Los (no tan) monstruos de la historia.

Desde los tiempos (in)memorables donde el rey aplicaba su justicia, la historia en ocasiones suele ser un verdugo insensible, parcial e incansable. El simple aleteo del interés mayor ha borrado la huella de pueblos enteros, reinados e individuos.
La historia en su énfasis de la conservación de una verdad a medias tiene sus métodos muy establecidos y prácticos; a algunos los desaparece, a otros los desplaza y existe un nicho muy especial de los que distorsiona. El primero de ellos está reservado para lo que no tiene caso recordar, el segundo, para lo que no es conveniente recordar, y el tercero y más cruel, está reservado para la exigencia de quien mueve el pandero.
Nada trasciende si se desplaza o se desaparece, es cruel, pero compasivo, puesto que la memoria y legado quedan intactos, no se tergiversa ni se retiene, solo se deja pasar. En el caso de la distorsión, ocurre todo lo contrario, puesto que, carente de toda compasión y fuera de todo contexto, se omiten algunos detalles y se potencian algunos otros. Es como contar la peor versión en el momento justo, un acto ruin pero efectivo.
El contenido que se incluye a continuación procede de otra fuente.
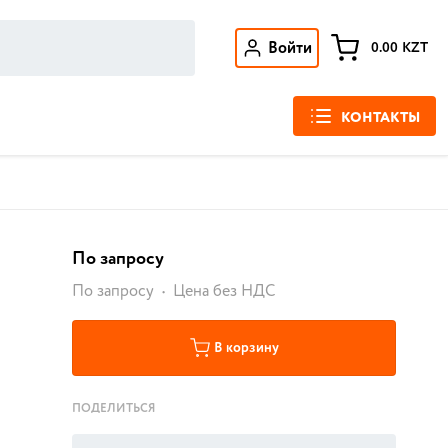
Войти
0.00
KZT
КОНТАКТЫ
По запросу
По запросу
Цена без НДС
В корзину
ПОДЕЛИТЬСЯ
En el caso de este texto al culto político en el que no se observa toda la realidad, sino matices muy específicos, bocetaré un par de ejemplos de esto, una visión sencilla de lenguaje común, que no reta ni pretende incomodar, sólo conmemorar. Hay que aplaudir lo aplaudible y desdeñar lo detestable; insisto, querido lector, esto no es para vitorear o cambiar su percepción, es solo un simulacro de la realidad.
Tres presidentes, que, como entes malditos, han sido azotados por el desdén social. Tres figuras que en el parecer de algunos son tótems icónicos de la desgracia nacional y en el parecer de otros -entre los que me incluyo- representan algo más que lo que nos han logrado contar.
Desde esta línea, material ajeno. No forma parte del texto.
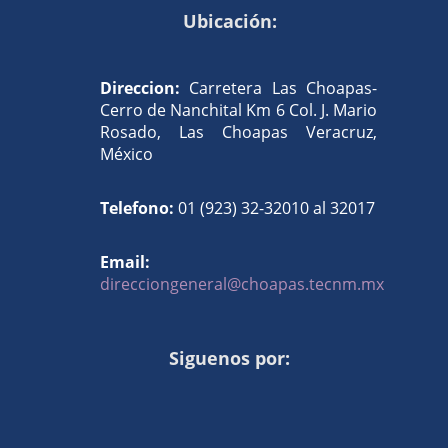
Ubicación:
Direccion:
Carretera Las Choapas-
Cerro de Nanchital Km 6 Col. J. Mario
Rosado, Las Choapas Veracruz,
México
Telefono:
01 (923) 32-32010 al 32017
Email:
direcciongeneral@choapas.tecnm.mx
Siguenos por: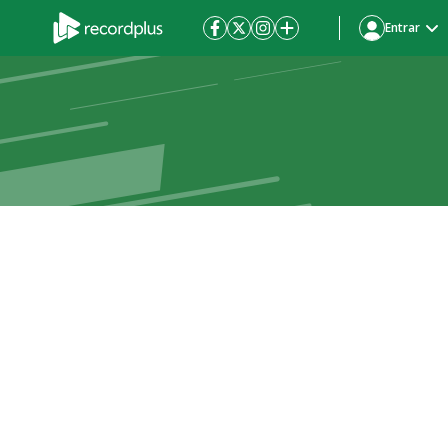
Entrar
El primero de los casos, que no guarda otro orden que no sea el cronológico, es el de don Porfirio, el general que México imploraba en ese momento, una figura tan incomprendida, que definen como portador del único pecado de envejecer. Don Díaz, bajo el icónico lema de orden y progreso, trajo el orden que la naciente nación requería y el progreso que se traspapeló en el escritorio de algún historiador.
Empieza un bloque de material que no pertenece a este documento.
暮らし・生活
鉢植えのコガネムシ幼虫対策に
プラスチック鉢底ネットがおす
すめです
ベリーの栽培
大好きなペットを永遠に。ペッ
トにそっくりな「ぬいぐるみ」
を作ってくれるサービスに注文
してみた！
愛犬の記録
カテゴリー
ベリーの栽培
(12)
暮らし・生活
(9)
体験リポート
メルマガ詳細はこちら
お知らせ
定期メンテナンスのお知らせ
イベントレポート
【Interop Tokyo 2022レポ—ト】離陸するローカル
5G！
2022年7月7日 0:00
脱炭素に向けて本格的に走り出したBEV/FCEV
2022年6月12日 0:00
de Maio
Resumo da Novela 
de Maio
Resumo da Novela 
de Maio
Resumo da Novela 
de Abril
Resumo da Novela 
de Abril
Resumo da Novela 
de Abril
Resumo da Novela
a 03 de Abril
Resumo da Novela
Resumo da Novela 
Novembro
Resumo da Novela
Un militar duro, tan duro que fue un (si no que el primero) promotor del desarrollo humano nacional más allá de lo económico. Previo al prolongado mandato prácticamente estábamos en la frontera de salida de una especie de feudalismo. Marcó un legado silente al traer los trenes, el cinematógrafo y a la primera doctora introduciendo el abuelo del lenguaje con perspectiva de género.
El siguiente de los casos es el de don Carlos; el “innombrable”, un antihéroe de la historieta fantástica de la ‘mafia del poder’ que hizo posible el México moderno que conocemos. Un hombre que ha sido marcado en el imaginario colectivo con el estigma imborrable de ser lo peor de lo peor. Este caballero que, de manera más contemporánea, comparte el azote histórico con el General Díaz, es el artífice de que el mundo nos volteara a ver a nuestra Nación más como un amigo que como un extraño. Don Salinas realmente abrió las puertas de un nuevo México al mundo; cimentó la modernización -a través de la tan mal entendida privatización- del país fomentando con pericia económica la solidaridad entre los paisanos haciendo las fronteras efímeras, acercando los unos a los otros mientras recibíamos de buena manera la competencia que nos brindó servicios y productos de calidad.
Y el último caso que tocaré es el del presidente Enrique Peña Nieto, un hombre tan criticado por unos y un estadista tan ovacionado por otros, que representa el matiz más reciente de una neo-democracia en un México posmoderno.
En el caso del último heredero de Atlacomulco, encontramos un hombre que, aún ante el asedio de miles y millones de memes, reclamos y problemas profundos, se mantuvo firme ante un pacto por la transformación de México, logrando fincar instituciones que desde la competencia económica nos han acercado a una mejor realidad.
Muchos me atacan y atacarán por tener en especial estima a los antes mencionados, pero la grandeza de su legado es tangible en cada momento de nuestras vidas, por ejemplo; los reto, mis queridos lectores, a que no disfruten el arte de don Porfirio, que nieguen las ventajas del TLC Salinista, sin aprovechar la comodidad y precio en comunicación de este sexenio. ¡Ah, verdad!

Pd. ¡Súper tache a los –de por sí pocos- senadores de mi partido! No se pueden decir una “oposición responsable” cuando al chasquido de unos dedos apoyan y toleran las cochinadas de la cuarta transformación, y el sena-gober de Chiapas, al no respetar uno de los más grandes pilares de la democracia. ¡Irresponsables!